Write out exactly the line containing "ring mcp: (296, 552)" along with each line that follows it in the records below, and no others.

━━━━━━━━━━━━━━━━━━━━━━━━━━━━━━

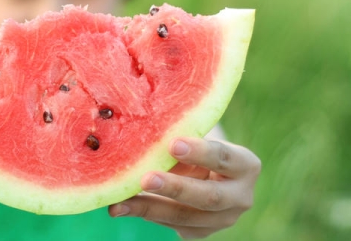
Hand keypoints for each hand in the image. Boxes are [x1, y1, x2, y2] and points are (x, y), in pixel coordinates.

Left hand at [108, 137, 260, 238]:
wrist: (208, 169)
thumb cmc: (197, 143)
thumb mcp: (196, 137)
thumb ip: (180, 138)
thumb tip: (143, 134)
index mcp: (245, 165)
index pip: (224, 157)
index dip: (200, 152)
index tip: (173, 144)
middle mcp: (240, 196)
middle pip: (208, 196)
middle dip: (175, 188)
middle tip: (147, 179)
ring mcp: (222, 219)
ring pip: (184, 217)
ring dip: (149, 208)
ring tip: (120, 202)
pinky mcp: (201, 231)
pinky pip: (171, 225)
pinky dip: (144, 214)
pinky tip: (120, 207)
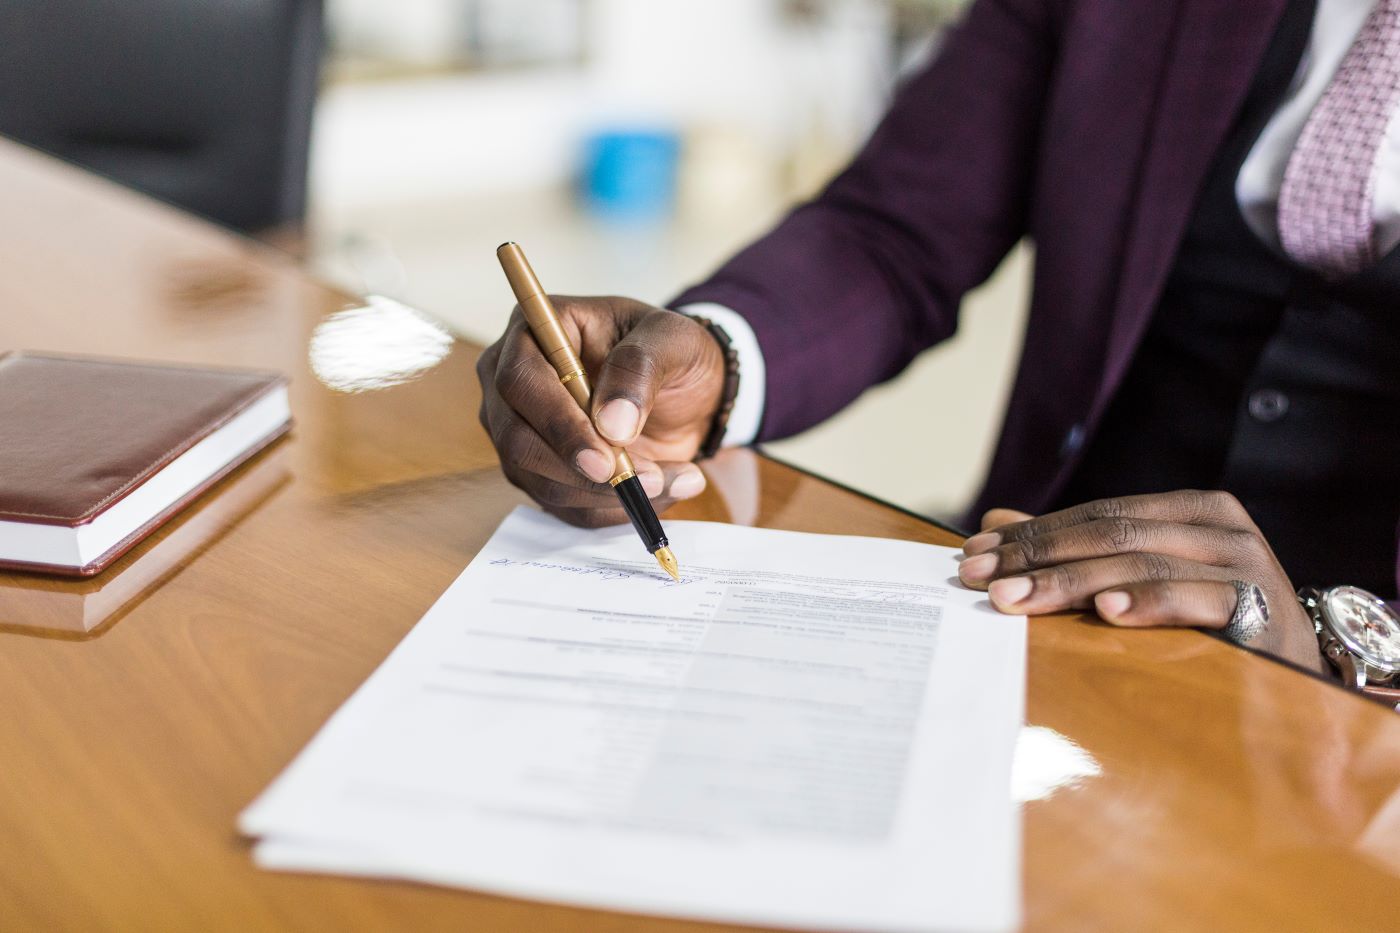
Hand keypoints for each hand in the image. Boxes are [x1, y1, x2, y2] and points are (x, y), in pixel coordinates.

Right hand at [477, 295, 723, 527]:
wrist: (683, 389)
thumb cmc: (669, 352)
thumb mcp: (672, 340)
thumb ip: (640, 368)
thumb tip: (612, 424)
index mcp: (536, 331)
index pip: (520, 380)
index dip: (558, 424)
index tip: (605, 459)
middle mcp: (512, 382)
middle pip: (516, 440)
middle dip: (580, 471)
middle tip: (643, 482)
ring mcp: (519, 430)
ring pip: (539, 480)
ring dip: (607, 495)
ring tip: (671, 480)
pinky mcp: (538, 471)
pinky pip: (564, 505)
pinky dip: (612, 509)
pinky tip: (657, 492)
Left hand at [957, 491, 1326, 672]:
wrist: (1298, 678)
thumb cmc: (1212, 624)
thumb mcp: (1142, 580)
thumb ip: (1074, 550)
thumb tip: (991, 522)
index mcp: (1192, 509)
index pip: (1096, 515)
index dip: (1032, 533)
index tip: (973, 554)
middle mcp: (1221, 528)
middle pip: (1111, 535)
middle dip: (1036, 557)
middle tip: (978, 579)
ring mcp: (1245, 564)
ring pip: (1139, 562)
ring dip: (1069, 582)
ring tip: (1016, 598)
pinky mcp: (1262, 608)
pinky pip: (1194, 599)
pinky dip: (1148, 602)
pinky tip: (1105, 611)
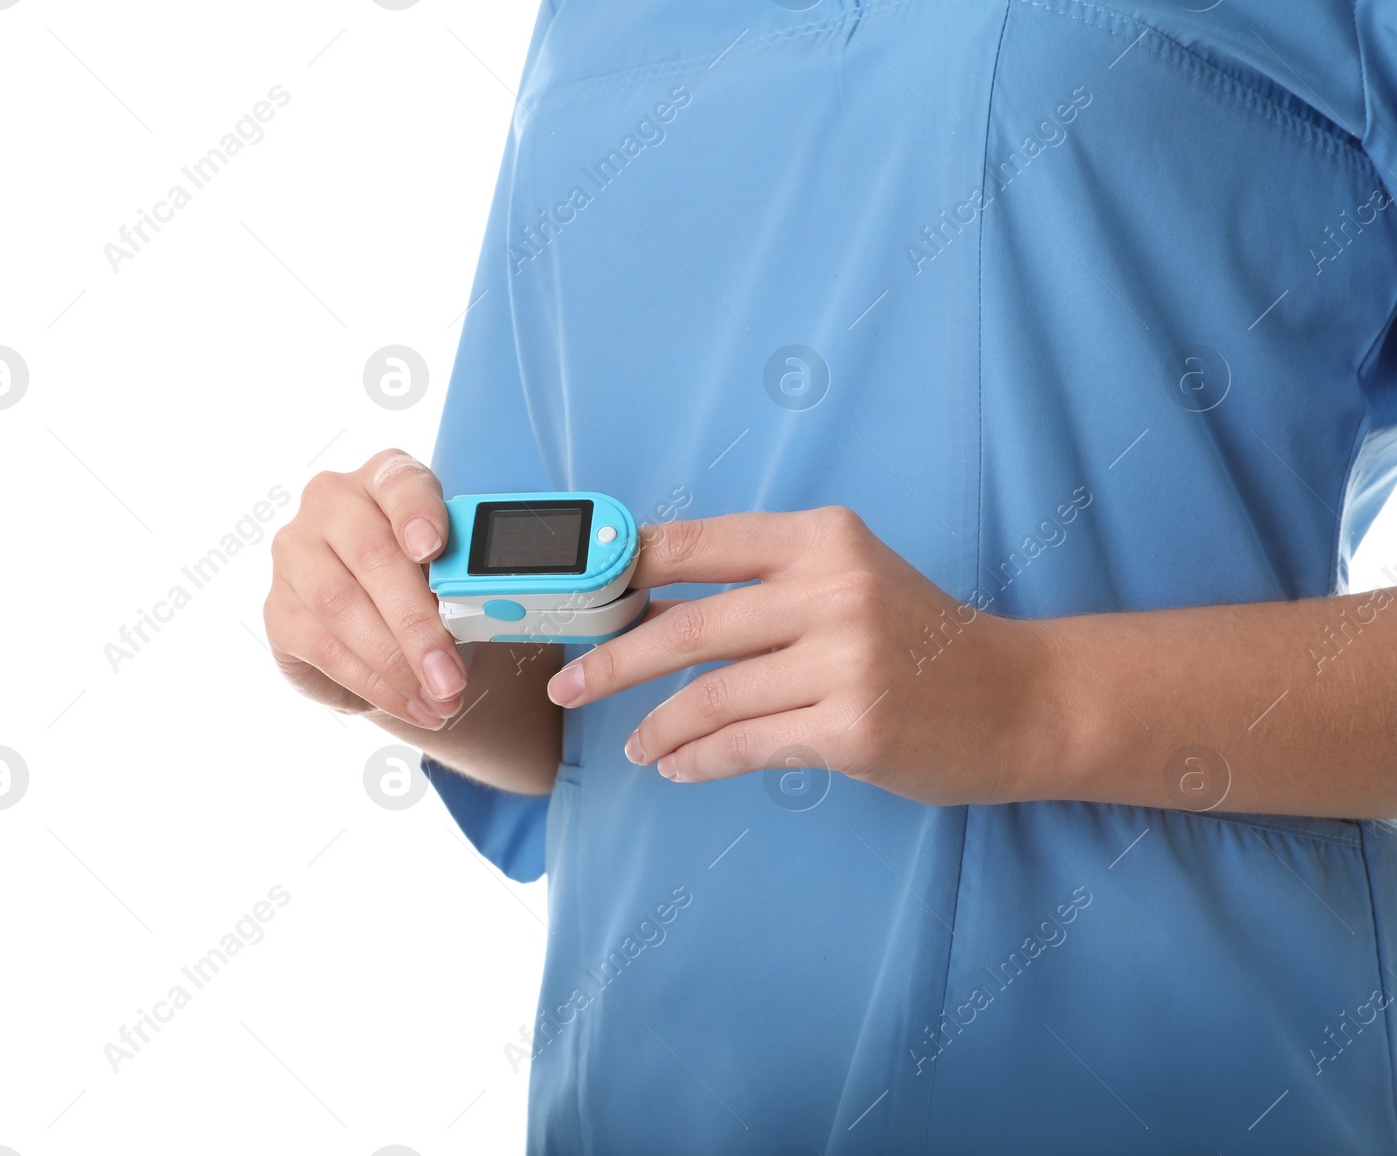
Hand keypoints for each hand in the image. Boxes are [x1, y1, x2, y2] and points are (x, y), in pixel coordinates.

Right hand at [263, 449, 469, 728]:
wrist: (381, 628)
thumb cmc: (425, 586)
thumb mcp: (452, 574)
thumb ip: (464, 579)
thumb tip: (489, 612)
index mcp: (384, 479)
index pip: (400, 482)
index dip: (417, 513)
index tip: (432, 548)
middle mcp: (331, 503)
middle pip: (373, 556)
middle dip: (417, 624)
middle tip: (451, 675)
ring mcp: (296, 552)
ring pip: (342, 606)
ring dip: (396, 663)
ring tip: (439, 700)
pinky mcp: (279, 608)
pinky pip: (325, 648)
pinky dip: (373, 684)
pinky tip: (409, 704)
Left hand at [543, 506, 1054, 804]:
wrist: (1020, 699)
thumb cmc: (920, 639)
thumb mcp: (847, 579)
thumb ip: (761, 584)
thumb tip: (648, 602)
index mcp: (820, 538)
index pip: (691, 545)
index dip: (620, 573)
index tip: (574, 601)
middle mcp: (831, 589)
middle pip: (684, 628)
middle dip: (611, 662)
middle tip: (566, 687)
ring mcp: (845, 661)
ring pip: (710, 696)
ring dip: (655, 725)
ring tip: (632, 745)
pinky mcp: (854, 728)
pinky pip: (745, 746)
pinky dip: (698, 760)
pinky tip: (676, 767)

━━━━━━━━━━━━━━━━━━━━━━━━━━━━━━

**RESPONSE**:
ring mcp: (296, 552)
ring pip: (342, 606)
ring dip: (396, 663)
ring tip: (439, 700)
pinky mcp: (279, 608)
pinky pip: (325, 648)
pinky dip: (373, 684)
pinky tip: (409, 704)
Left hand at [543, 506, 1054, 804]:
wrist: (1020, 699)
thumb cmc: (920, 639)
thumb mcp: (847, 579)
thumb ip: (761, 584)
thumb tip: (648, 602)
index mcp: (820, 538)
index pip: (691, 545)
index dip: (620, 573)
index tip: (574, 601)
middle mcp: (831, 589)
middle pip: (684, 628)
middle dip: (611, 662)
middle tip: (566, 687)
ring mcp: (845, 661)
ring pip: (710, 696)
ring dip: (655, 725)
ring tip: (632, 745)
pinky mcp: (854, 728)
pinky pip: (745, 746)
pinky dip: (698, 760)
pinky tip: (676, 767)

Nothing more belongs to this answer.